Please replace every "rez-de-chaussée" in the items below with "ground floor" and reproduce the text with no other changes. Leave the pictures out of your answer.
─── The data ───
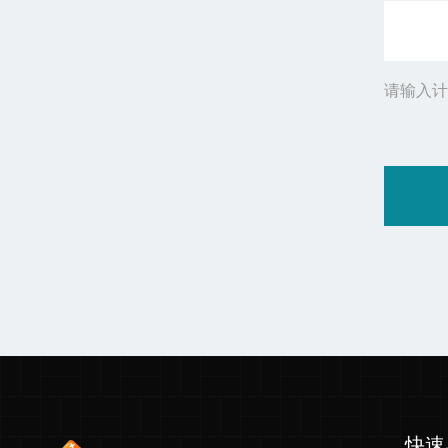
请输入计
快速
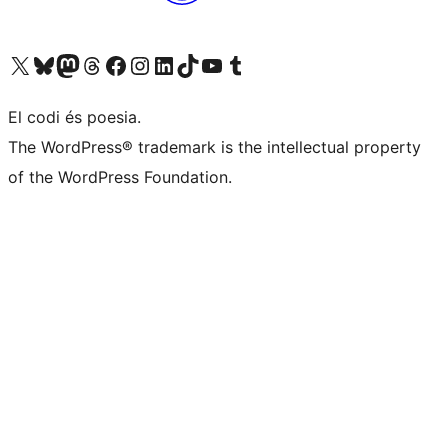
Visiteu el nostre compte X (abans Twitter)
Visiteu el nostre compte de Bluesky
Visiteu el nostre compte al Mastodon
Visiteu el nostre compte de Threads
Visiteu la nostra pàgina al Facebook
Visiteu el nostre compte d'Instagram
Visiteu el nostre compte de LinkedIn
Visiteu el nostre compte de TikTok
Visiteu el nostre canal al YouTube
Visiteu el nostre compte de Tumblr
El codi és poesia.
The WordPress® trademark is the intellectual property
of the WordPress Foundation.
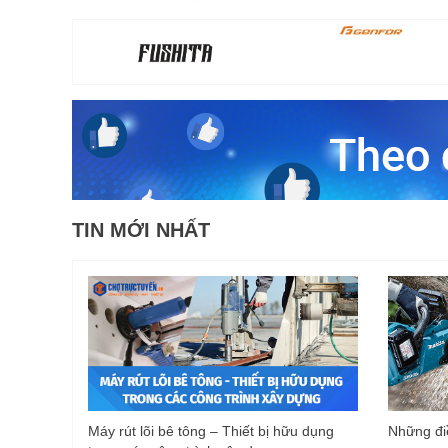
TIN MỚI NHẤT
Máy rút lõi bê tông – Thiết bị hữu dụng
Những điề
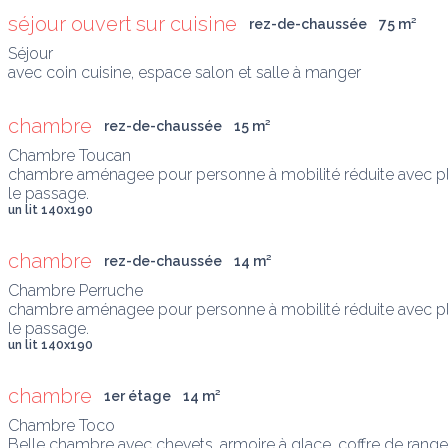
séjour ouvert sur cuisine
rez-de-chaussée
75
 m
²
Séjour

avec coin cuisine, espace salon et salle à manger
chambre
rez-de-chaussée
15
 m
²
Chambre Toucan

chambre aménagee pour personne à mobilité réduite avec placar
le passage.
un lit 140x190
chambre
rez-de-chaussée
14
 m
²
Chambre Perruche

chambre aménagee pour personne à mobilité réduite avec placar
le passage.
un lit 140x190
chambre
1er étage
14
 m
²
Chambre Toco

Belle chambre avec chevets, armoire à glace, coffre de range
───
→ **Answer**:
请输入计
快速
Visiteu el nostre compte X (abans Twitter)
Visiteu el nostre compte de Bluesky
Visiteu el nostre compte al Mastodon
Visiteu el nostre compte de Threads
Visiteu la nostra pàgina al Facebook
Visiteu el nostre compte d'Instagram
Visiteu el nostre compte de LinkedIn
Visiteu el nostre compte de TikTok
Visiteu el nostre canal al YouTube
Visiteu el nostre compte de Tumblr
El codi és poesia.
The WordPress® trademark is the intellectual property
of the WordPress Foundation.
TIN MỚI NHẤT
Máy rút lõi bê tông – Thiết bị hữu dụng
Những điề
séjour ouvert sur cuisine
ground floor
75
 m
²
Séjour

avec coin cuisine, espace salon et salle à manger
chambre
ground floor
15
 m
²
Chambre Toucan

chambre aménagee pour personne à mobilité réduite avec placar
le passage.
un lit 140x190
chambre
ground floor
14
 m
²
Chambre Perruche

chambre aménagee pour personne à mobilité réduite avec placar
le passage.
un lit 140x190
chambre
1er étage
14
 m
²
Chambre Toco

Belle chambre avec chevets, armoire à glace, coffre de range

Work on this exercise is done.